Photographer: Simon Dawson/Bloomberg

Ryanair Deepens Fare Cuts to Fill Jets as European Demand Wanes

  • Sharper yield decline helping to spur forward bookings
  • Market needs stimulus as terror attacks, Brexit take toll

Ryanair Holdings Plc told analysts it’s cutting prices more than anticipated this summer, helping to boost bookings and increase occupancy levels on its flights.

Ryanair’s yield, a measure of revenue per kilometer flown that reflects fares, is expected to fall between 8 and 9 percent over the first half ending Sept. 30, steeper than the 6 to 8 percent drop originally expected, Europe’s biggest discount carrier said by e-mail, confirming comments at an analyst briefing.

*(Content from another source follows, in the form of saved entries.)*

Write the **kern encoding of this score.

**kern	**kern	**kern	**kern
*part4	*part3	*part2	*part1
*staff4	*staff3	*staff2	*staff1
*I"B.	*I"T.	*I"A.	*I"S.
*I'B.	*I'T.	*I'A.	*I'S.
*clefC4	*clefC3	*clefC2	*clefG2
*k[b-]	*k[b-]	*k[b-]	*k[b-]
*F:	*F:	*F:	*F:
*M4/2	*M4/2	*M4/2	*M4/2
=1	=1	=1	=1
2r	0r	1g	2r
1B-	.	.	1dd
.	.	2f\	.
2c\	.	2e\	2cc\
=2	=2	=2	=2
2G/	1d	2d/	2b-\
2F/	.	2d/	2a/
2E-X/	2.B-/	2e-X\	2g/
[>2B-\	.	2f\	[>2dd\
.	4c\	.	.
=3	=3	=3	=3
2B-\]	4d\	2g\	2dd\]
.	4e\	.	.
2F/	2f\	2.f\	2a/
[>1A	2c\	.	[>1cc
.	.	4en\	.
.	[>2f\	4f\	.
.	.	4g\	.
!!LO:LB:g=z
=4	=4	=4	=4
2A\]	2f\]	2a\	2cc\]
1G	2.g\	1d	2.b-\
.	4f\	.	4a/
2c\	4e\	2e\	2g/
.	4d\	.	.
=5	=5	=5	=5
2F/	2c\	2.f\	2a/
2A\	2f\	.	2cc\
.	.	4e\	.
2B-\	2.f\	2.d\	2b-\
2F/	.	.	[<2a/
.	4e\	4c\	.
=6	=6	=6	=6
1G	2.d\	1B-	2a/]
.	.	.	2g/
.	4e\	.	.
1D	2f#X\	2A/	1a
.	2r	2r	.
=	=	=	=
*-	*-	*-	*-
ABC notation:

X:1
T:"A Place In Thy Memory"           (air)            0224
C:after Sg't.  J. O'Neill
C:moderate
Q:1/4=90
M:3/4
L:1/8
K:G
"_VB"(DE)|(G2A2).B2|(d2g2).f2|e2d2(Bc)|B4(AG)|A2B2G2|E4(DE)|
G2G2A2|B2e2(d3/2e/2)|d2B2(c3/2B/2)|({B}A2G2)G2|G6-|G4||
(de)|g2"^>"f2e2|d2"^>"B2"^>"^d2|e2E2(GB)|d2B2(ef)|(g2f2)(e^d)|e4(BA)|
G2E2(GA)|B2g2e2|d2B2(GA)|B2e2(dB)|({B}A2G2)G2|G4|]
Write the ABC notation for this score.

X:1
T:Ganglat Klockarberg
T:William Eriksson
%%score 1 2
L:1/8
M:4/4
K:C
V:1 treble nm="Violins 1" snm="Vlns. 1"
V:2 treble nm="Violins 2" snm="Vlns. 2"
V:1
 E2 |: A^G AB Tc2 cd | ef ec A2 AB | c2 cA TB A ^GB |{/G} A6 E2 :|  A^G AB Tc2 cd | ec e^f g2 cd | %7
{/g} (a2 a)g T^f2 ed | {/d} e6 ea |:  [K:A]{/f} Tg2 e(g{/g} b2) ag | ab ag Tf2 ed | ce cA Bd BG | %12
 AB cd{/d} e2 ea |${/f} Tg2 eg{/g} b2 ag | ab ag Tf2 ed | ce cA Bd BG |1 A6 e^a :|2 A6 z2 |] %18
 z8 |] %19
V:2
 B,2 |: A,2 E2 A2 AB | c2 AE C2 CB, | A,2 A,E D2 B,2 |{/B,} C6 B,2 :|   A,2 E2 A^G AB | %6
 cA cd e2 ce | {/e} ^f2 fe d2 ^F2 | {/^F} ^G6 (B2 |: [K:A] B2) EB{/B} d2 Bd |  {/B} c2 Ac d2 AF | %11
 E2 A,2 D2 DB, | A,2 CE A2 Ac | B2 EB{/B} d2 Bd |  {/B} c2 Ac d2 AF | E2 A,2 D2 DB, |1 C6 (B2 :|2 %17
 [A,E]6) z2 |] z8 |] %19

At the same time, August and September bookings are up 1 percentage point from a year earlier. That could help Ryanair attain a 96 percent load factor in the fiscal second quarter, Barclays analyst Oliver Sleath said in a note.

Europe’s airlines are discounting tickets as terror attacks spanning Germany, France and Belgium to Mediterranean resorts depress demand for travel and Britain’s decision to leave the European Union impacts the economy. Ryanair Chief Executive Officer Michael O’Leary has said he’ll always cut prices where necessary to fill planes and protect his company’s market share.

Mandatory Membership

At the same time, Dublin-based Ryanair will hold off on further share buybacks after investors gave the go ahead to repurchase a further 10 percent of stock.

“As long as cash flows remain strong, we will look to return cash to shareholders,” the company said. “However it will likely be 2017 before we announce anything.”

Ryanair said it will move towards requiring passengers to register on its website in order to book flights, a move aimed at gathering more customer data that the carrier can use to help personalize future sales offers and extras.

Membership of the MyRyanair program should increase to 15 million people before the end of March, from 11 million now, the carrier estimates.

“Mandatory sign-in is then a natural evolution as the vast majority of customers will want to be members to enjoy the benefits and the exclusive offers,” spokesman Ronan O’Keeffe said.